GROWTH OF THE PROJECT
Slowly Peter McKenzie’s vision took shape. The Trust developed the Reserve, creating wetlands, planting many indigenous trees and shrubs, building aviaries and animal enclosures to house numerous native birds and lizards, including the ancient tuatara. The project was joined by eminent botanist John Dawson and geologist and naturalist Charles Fleming (later to become Sir Charles Fleming). The Arboretum was planted and battles commenced against an army of introduced pests, including starlings, rabbits, rats and possums. Scaup and grey teal were introduced and in 1981 an Information Centre was built.
Ngā Manu Sanctuary was opened in late 1981 by the Minister for the Environment, Dr Ian Shearer, and was attended by local politicians, representatives from the New Zealand Wildlife Service and conservation organisations, along with many of those who had contributed to the establishment of the sanctuary. Not long afterwards, Ngā Manu was purchased from Moss Smith. By 1984 there were over 17,000 visitors per year, and in 1989 the Nocturnal House was built. The 1990s saw a significant increase in the number of visitors to the Reserve and a new Education Centre was built, which also provided a function venue for weddings and celebrations.
In 2012 Ngā Manu Trust sadly lost its founder Peter McKenzie, but his legacy lives on in the plants and animals of the Reserve. Ngā Manu Nature Reserve not only encompasses a valuable and rare fragment of original lowland forest, it also symbolises a future where our indigenous natural heritage is not only valued and preserved, but is integrated back into our landscape, lives and consciousness.
This short history was edited from the Ngā Manu History Project blog, written by Dr Catherine Knight, who was previously a Ngā Manu Trustee (Dec 2010 to July 2017).
The objectives of the Trust are the preservation and conservation of New Zealand native flora and fauna, and strengthening the connection between people and nature through education.
The Ngā Manu Trust was formed in 1974 when an opportunity arose to purchase a 14-hectare site being the largest coastal lowland swamp forest remaining on the Kāpiti Coast, perfect for delivering the objectives of the Trust. This is now known as the Ngā Manu Nature Reserve. Education and research are a major part of the Trust activities along with involvement in native species recovery programmes.
The Board comprises of the following Trustees:
Patricia Stuart (Chair)
Christine Brabender (Advisory Trustee)
Morag Taimalietane (Advisory Trustee)
Ruth McKenzie (Advisory Trustee)
Ngā Manu Images is a vast collection of nature images captured by Ngā Manu founders Peter McKenzie and David Mudge.

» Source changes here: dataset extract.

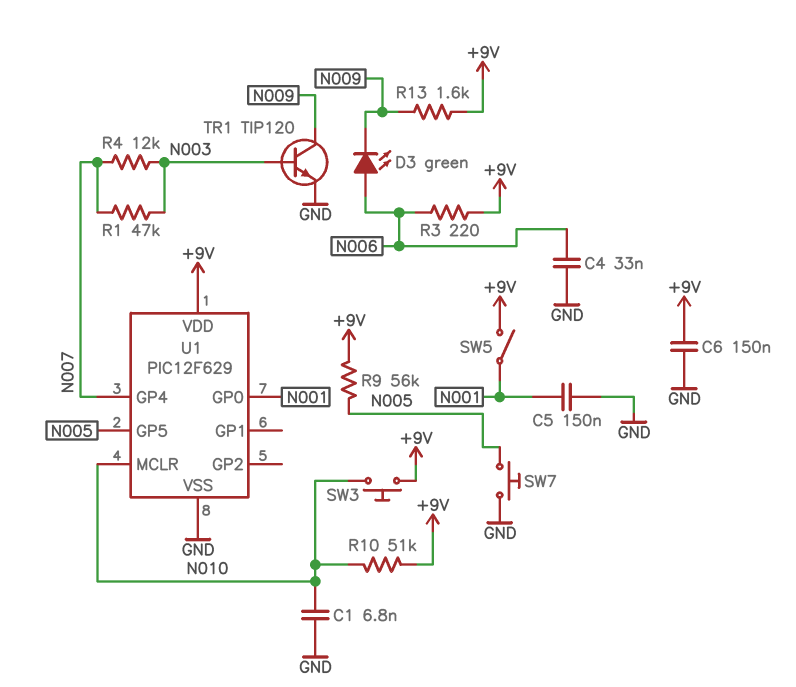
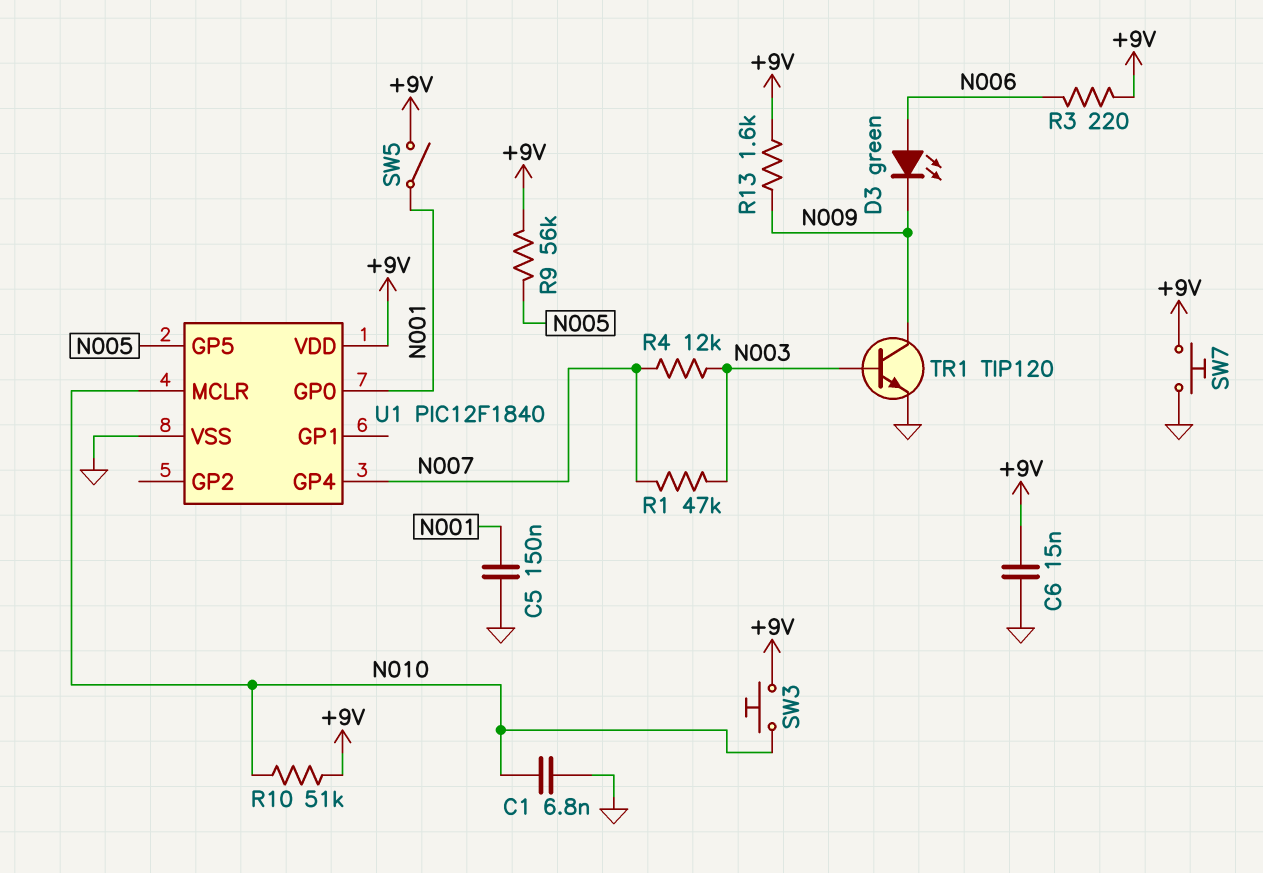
C4: 33nF (GND, N006) -> none
C6: 150nF (+9V, GND) -> 15nF (+9V, GND)
SW7: button (GND, N005) -> button (+9V, GND)
U1: PIC12F629 -> PIC12F1840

Both men pioneered new techniques such as time-lapse photography. They trained their observations on drama such as nest predation, the pollination of Dactylanthus by bats, and extraordinary closeups of birds feeding. Many of the events had never been captured before and added to our understanding of complex biological relationships. Many of the images stand on the merits of their beauty alone. Both men took the view that the images should be freely available for non-commercial purposes, and especially for school students. The images featured on our website are only a small portion of what is available upon request.